Eli Lilly refutes FDA quality concerns at New Jersey facility producing COVID-19 drug

pharmafile | October 21, 2020 | News story | Manufacturing and Production, Research and Development COVID-19, Eli Lilly, FDA, pharma 

Eli Lilly has rebutted reports of FDA quality assurance concerns at its manufacturing facility in Branchburg, New Jersey, where it is producing bamlanivimab, an experimental antibody therapy to treat COVID-19, a week after the company stopped recruiting for clinical trials of the drug.

Following a four-week inspection ending on 21 August, compliance officers on behalf of the FDA wrote in official documentation on 2 October that “a major failure of quality assurance” had been identified at the site, adding that it was “imperative that FDA take action”. The ultimate recommendation of the investigation was that Lilly be issued with a warning letter over the concerns.

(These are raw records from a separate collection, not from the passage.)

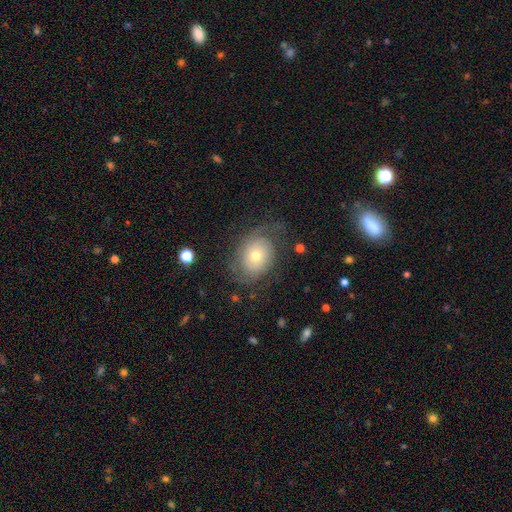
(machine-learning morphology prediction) A featured or disk galaxy (50%). Merging: none (60%).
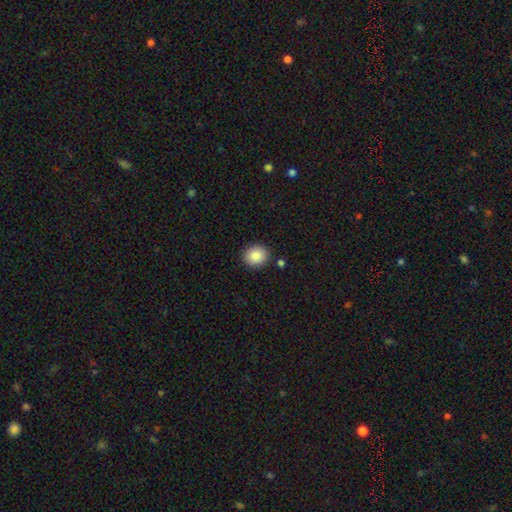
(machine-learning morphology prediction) Overall: smooth (86%). How rounded: round (83%). Merging: none (88%).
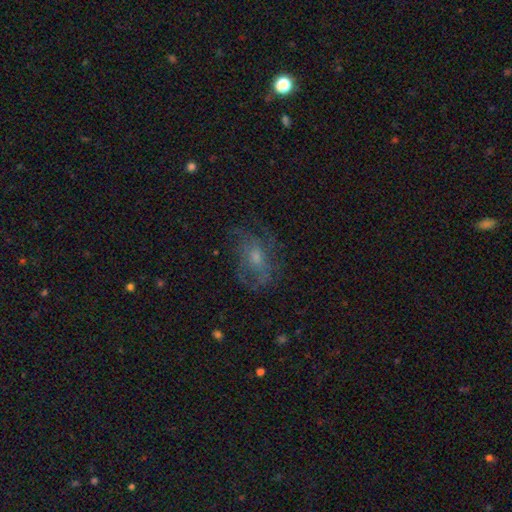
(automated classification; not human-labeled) Smooth or featured?
  - featured or disk: 58% *
  - smooth: 26%
  - star or artifact: 17%
Edge-on disk?
  - no: 95% *
  - yes: 5%
Bar?
  - no: 72% *
  - weak: 23%
  - strong: 4%
Spiral arms?
  - yes: 68% *
  - no: 32%
Bulge size?
  - moderate: 47% *
  - small: 42%
  - none: 5%
  - large: 5%
  - dominant: 1%
Merging?
  - none: 61% *
  - minor disturbance: 20%
  - major disturbance: 17%
  - merger: 2%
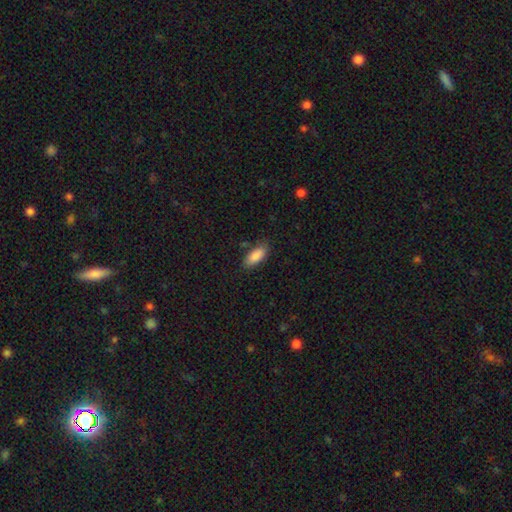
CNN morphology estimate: This is clearly a smooth galaxy (88%). How rounded: clearly in between (83%). Merging: clearly none (81%).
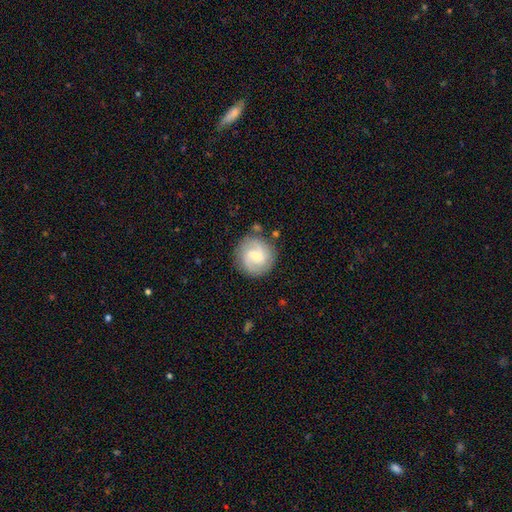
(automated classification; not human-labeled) A featured or disk galaxy (69%) with a weak bar (60%), 2 (78%) medium (47%) spiral arms (93%) and a small central bulge (54%).

Vote fractions:
- Smooth or featured? featured or disk: 69% / smooth: 25% / star or artifact: 6%
- Edge-on disk? no: 98% / yes: 2%
- Bar? weak: 60% / no: 21% / strong: 19%
- Spiral arms? yes: 93% / no: 7%
- Spiral winding? medium: 47% / tight: 29% / loose: 24%
- Spiral arm count? 2: 78% / can't tell: 9% / 3: 6% / 1: 3% / 4: 2% / more than 4: 2%
- Bulge size? small: 54% / moderate: 37% / none: 5% / large: 3% / dominant: 1%
- Merging? none: 82% / minor disturbance: 12% / major disturbance: 4% / merger: 3%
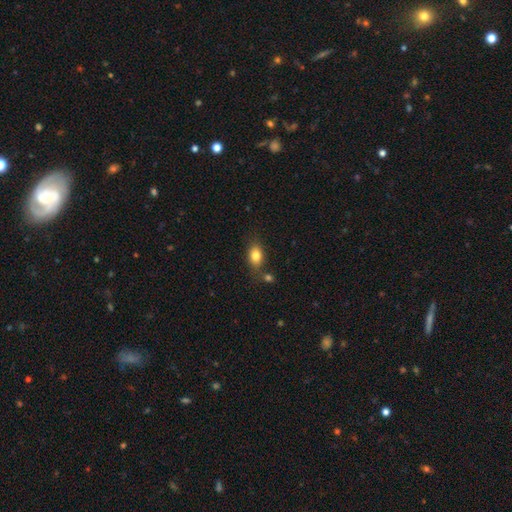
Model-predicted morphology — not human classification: A smooth galaxy with no disk features (82%) that is in between round and cigar-shaped (79%). Merging: none (71%).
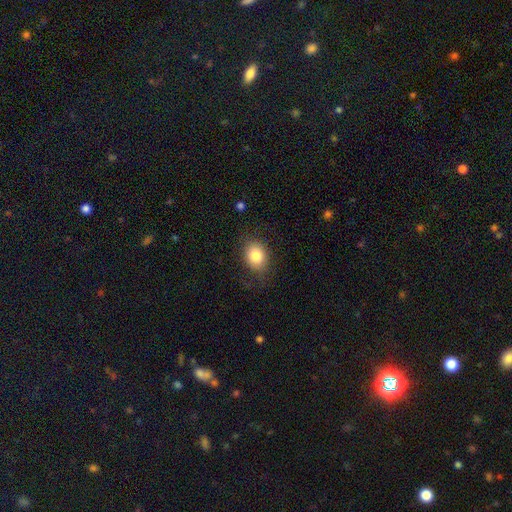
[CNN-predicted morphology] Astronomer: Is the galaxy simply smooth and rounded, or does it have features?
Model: smooth — 83%.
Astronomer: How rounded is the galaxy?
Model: in between — 54% (runner-up: round, 46%).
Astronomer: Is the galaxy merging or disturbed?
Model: none — 78%.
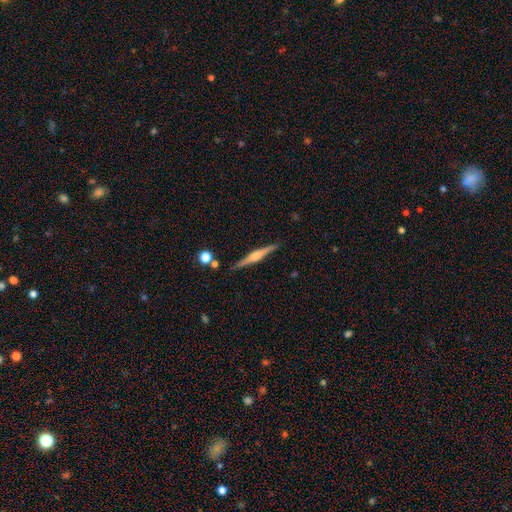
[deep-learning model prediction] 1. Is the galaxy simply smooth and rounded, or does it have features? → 76% featured or disk, 18% smooth, 6% star or artifact.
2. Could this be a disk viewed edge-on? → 98% yes, 2% no.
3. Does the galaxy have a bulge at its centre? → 81% rounded, 14% boxy, 5% none.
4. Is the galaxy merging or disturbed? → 88% none, 8% minor disturbance, 2% merger, 2% major disturbance.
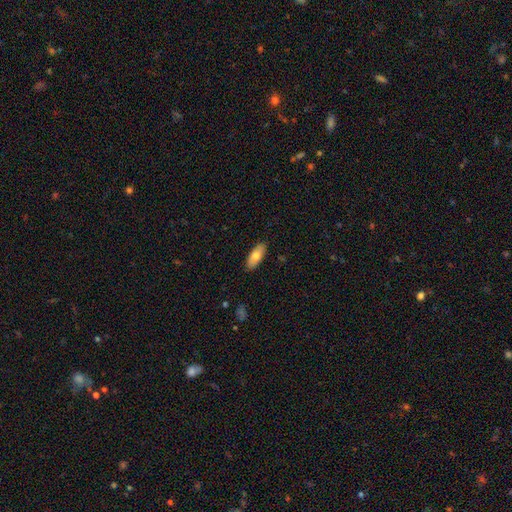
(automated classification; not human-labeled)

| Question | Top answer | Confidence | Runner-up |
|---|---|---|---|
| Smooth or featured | smooth | 74% | featured or disk (20%) |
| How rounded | in between | 76% | cigar-shaped (22%) |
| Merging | none | 89% | minor disturbance (9%) |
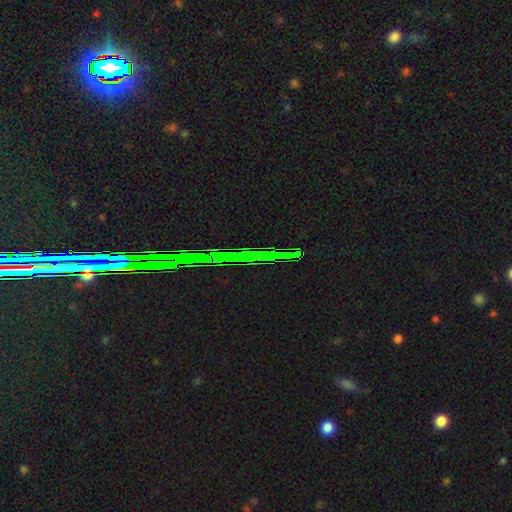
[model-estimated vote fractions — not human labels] Smooth or featured? Predicted: star or artifact (p=0.78).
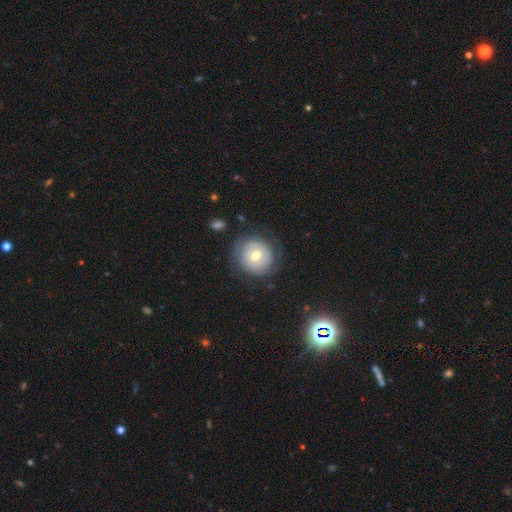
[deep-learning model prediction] The model was most divided on "smooth or featured": featured or disk: 53%, smooth: 39%, star or artifact: 8%. More confident: edge-on disk — no (97%); merging — none (75%); spiral arms — yes (73%); bulge size — moderate (67%); bar — no (56%).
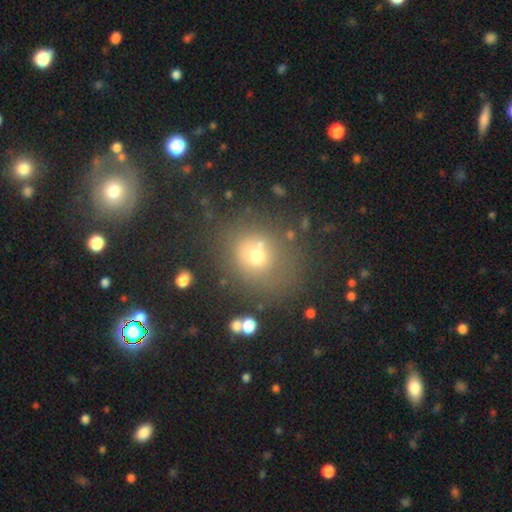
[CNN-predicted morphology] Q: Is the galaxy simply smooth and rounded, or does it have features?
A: smooth — 64%.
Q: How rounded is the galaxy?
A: round — 78%.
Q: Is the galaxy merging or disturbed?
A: none — 63%.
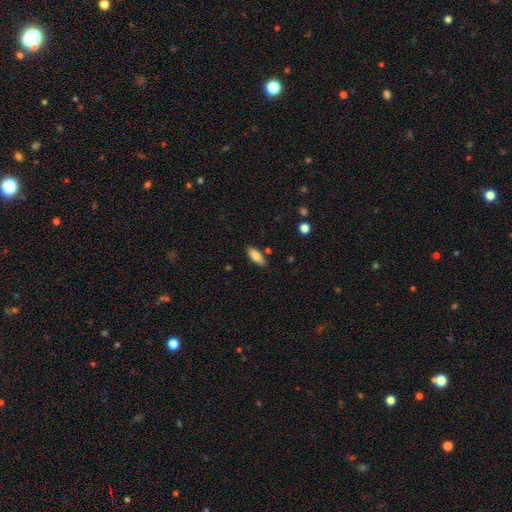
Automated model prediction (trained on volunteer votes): A smooth galaxy with no disk features (80%) that is in between round and cigar-shaped (80%). Merging: none (82%).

According to documentation related to the inspection, employees at the facility ignored potential product quality issues and testing systems in the production process. The documents highlighted at least one instance where a staff member at the facility was observed using the wrong material at an essential stage in the product purification process, while, in another example, an employee retesting a product flagged as potentially impure in order to have it pass inspection, rather than following up on the source of the possible impurity.

The officers did not test any of the products produced at the facility, however, but they noted that the other issues they identified would suggest a “significant potential impact on product quality”.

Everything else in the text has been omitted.